◆ **Assignment**: Where an entry holds an image, skip the image but reproduce the rest word for word.

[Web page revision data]
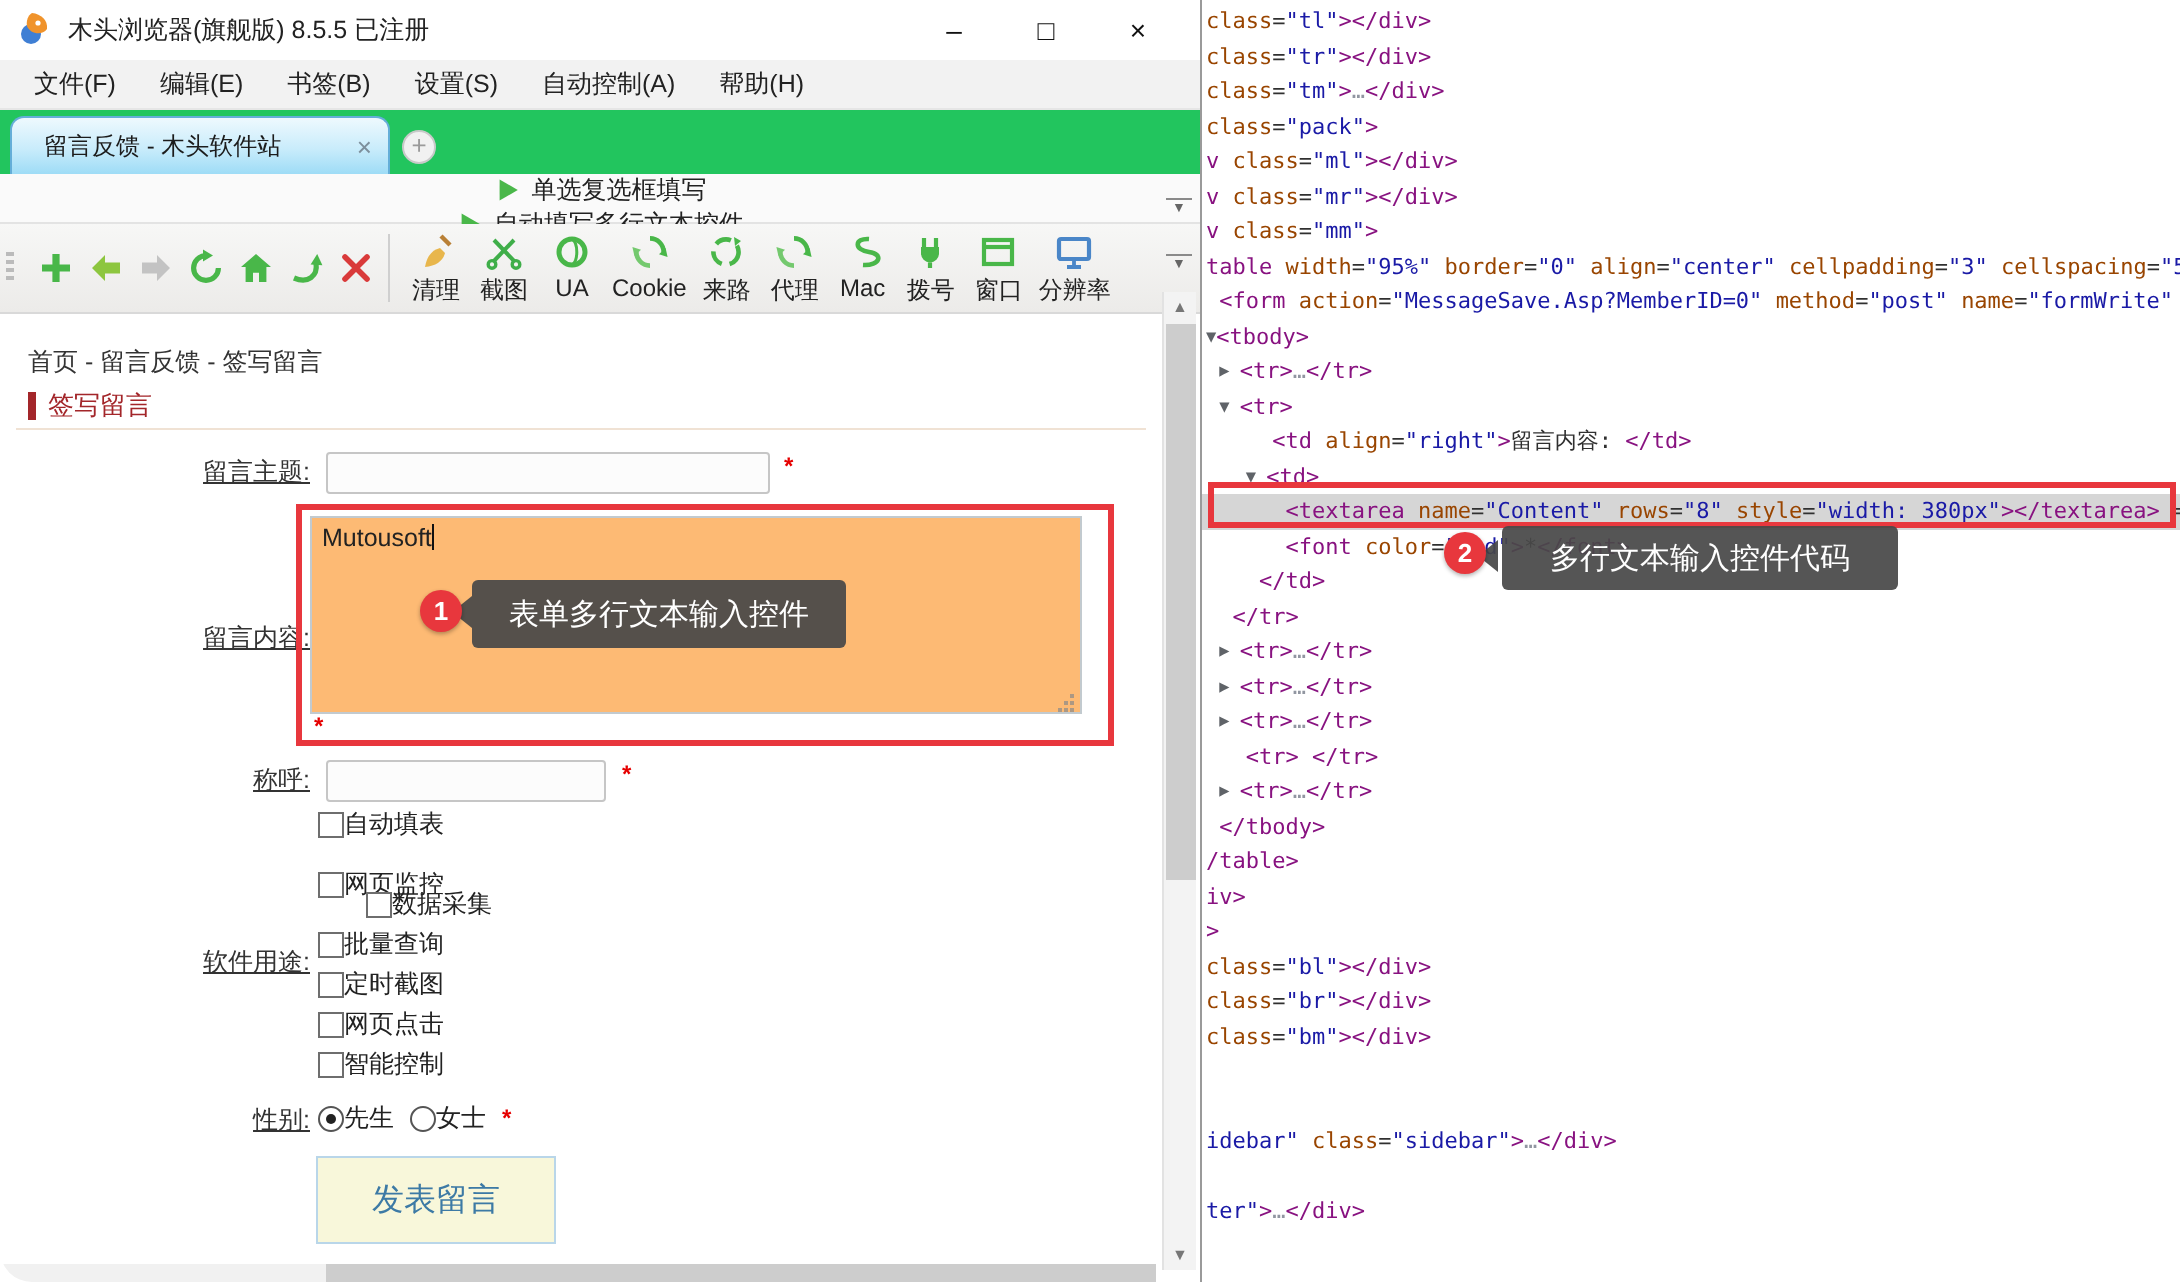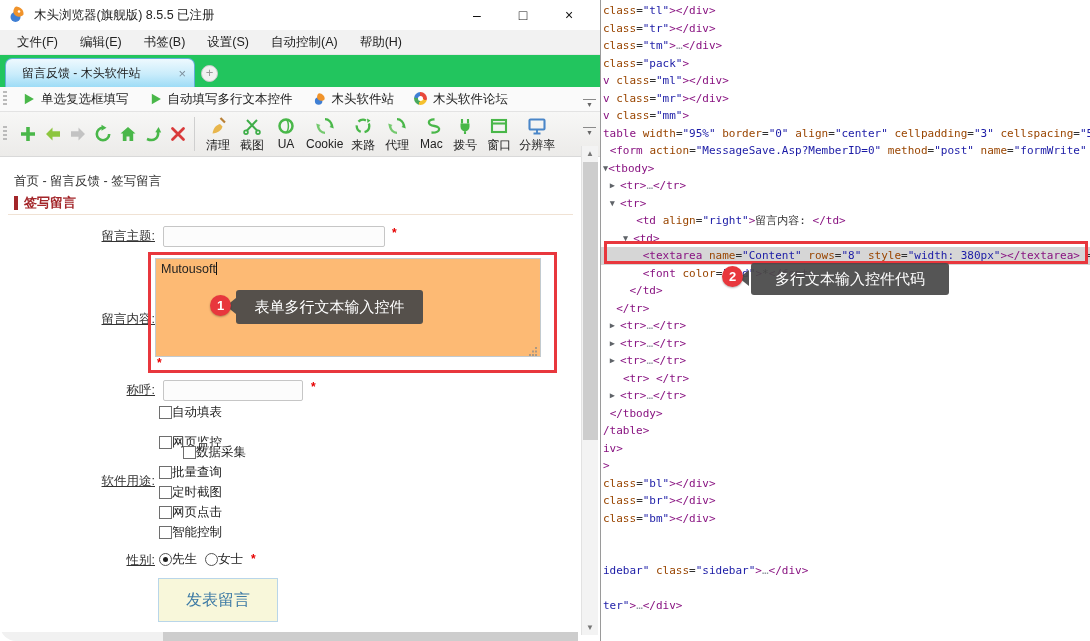"单选复选框填写" .bookmarksbar { flex-direction: none -> column }
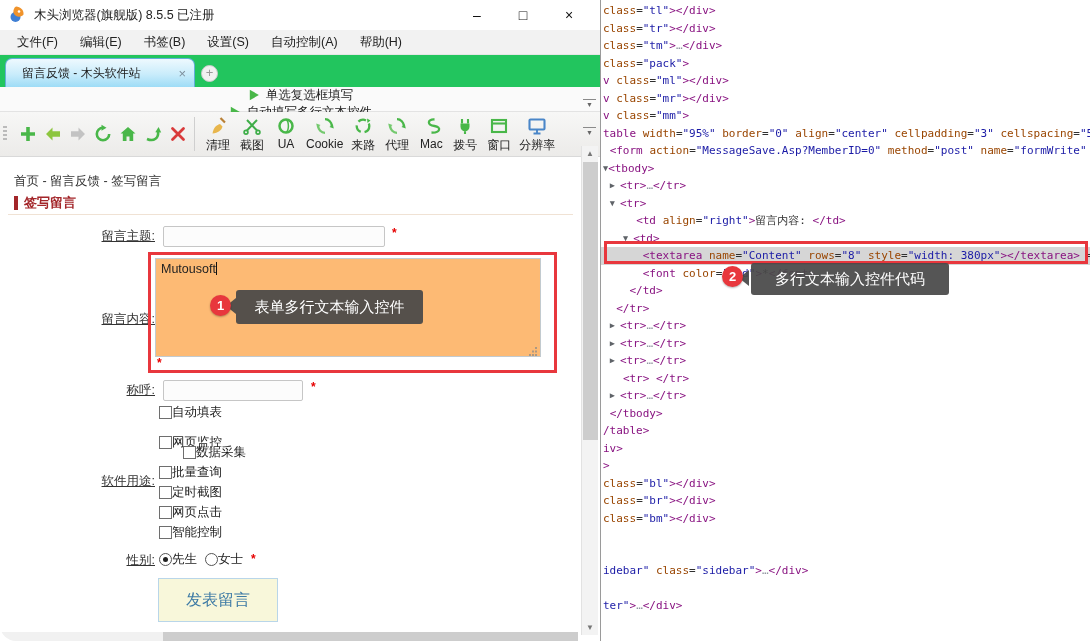"签写留言" .sec-title { font-weight: bold -> normal }
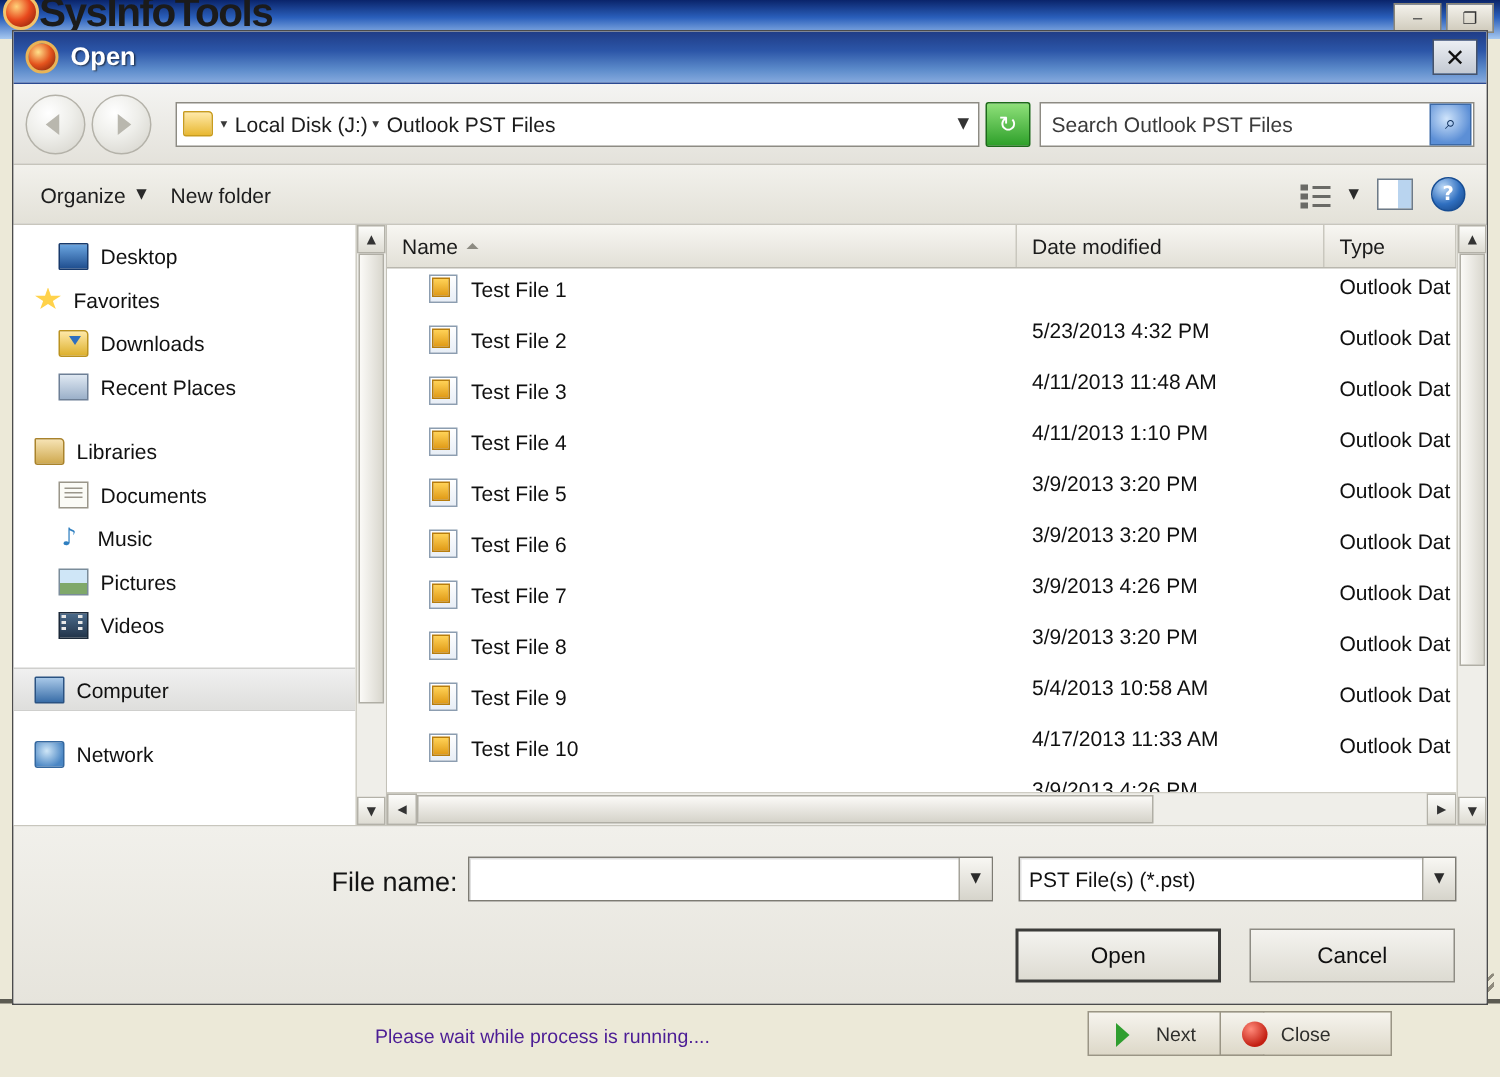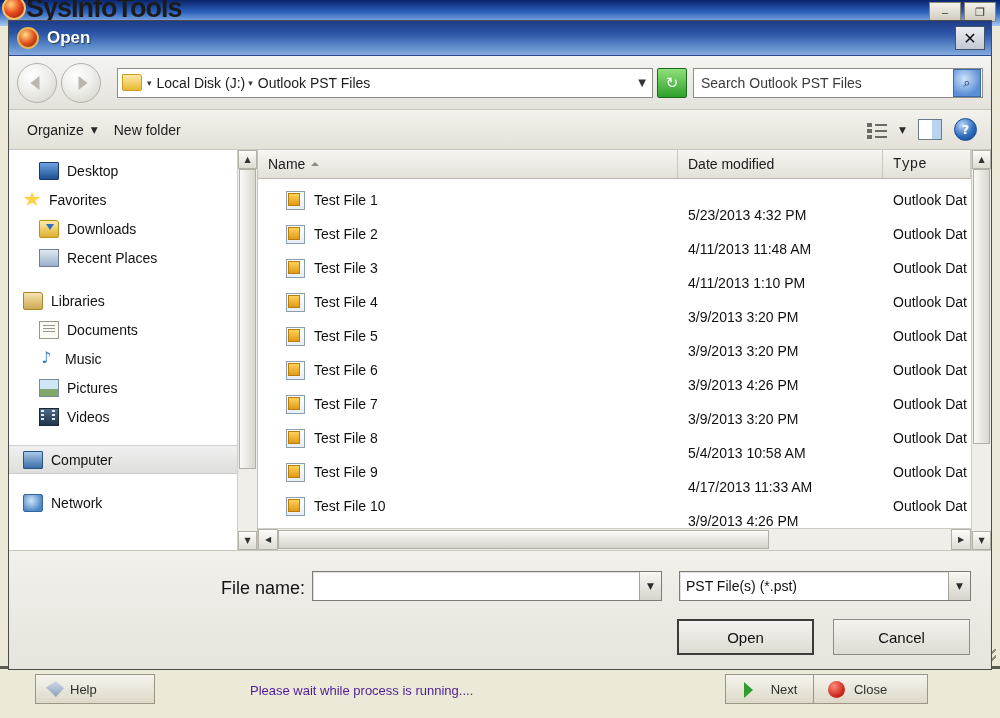"Type" #col-type { font-family: Liberation Mono, monospace -> none }
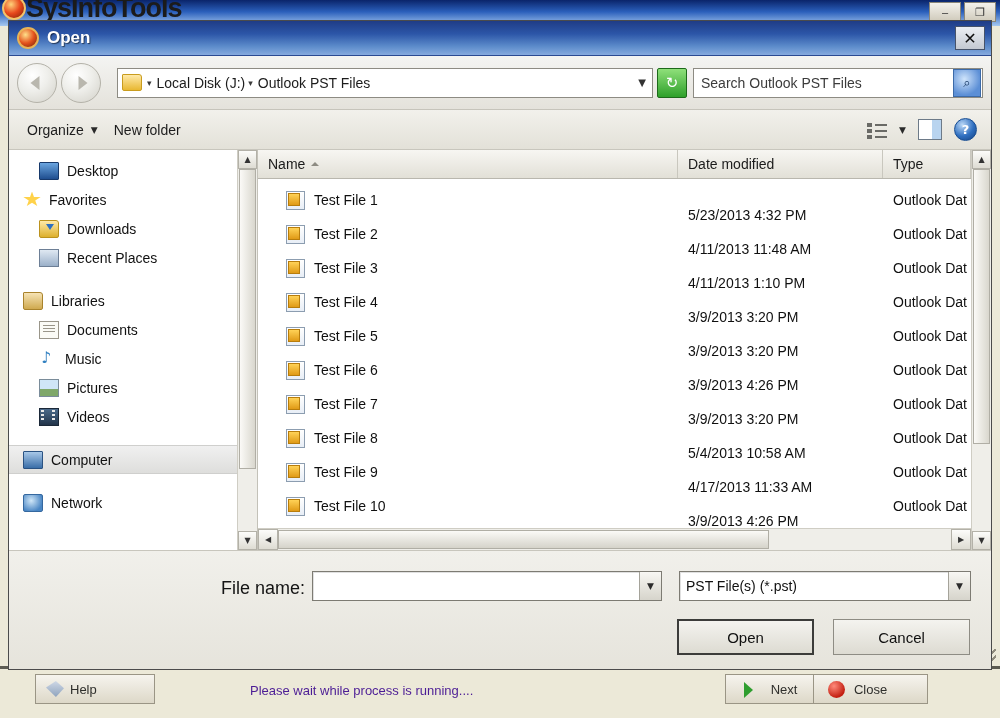"Test File 1" .frow { align-items: center -> flex-start }
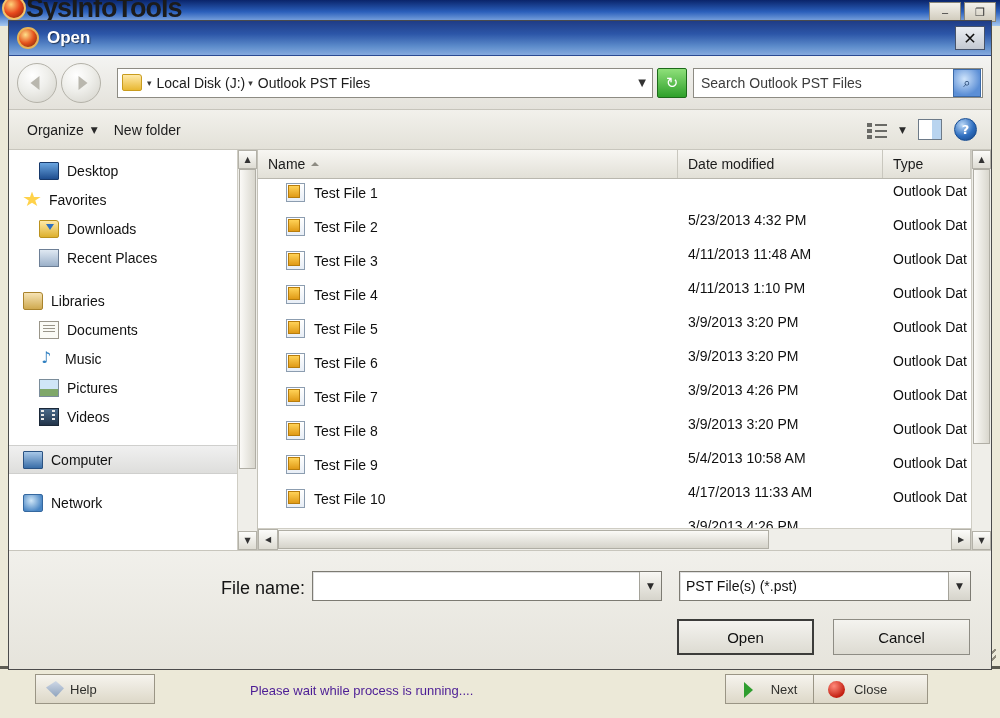"Help" div.bg-btn { html: <div> <span></span> <span>Help</span> </div> -> none }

◆ **Reply**:
"单选复选框填写" .bookmarksbar { flex-direction: none -> column }
"签写留言" .sec-title { font-weight: bold -> normal }
"Type" #col-type { font-family: Liberation Mono, monospace -> none }
"Test File 1" .frow { align-items: center -> flex-start }
"Help" div.bg-btn { html: <div> <span></span> <span>Help</span> </div> -> none }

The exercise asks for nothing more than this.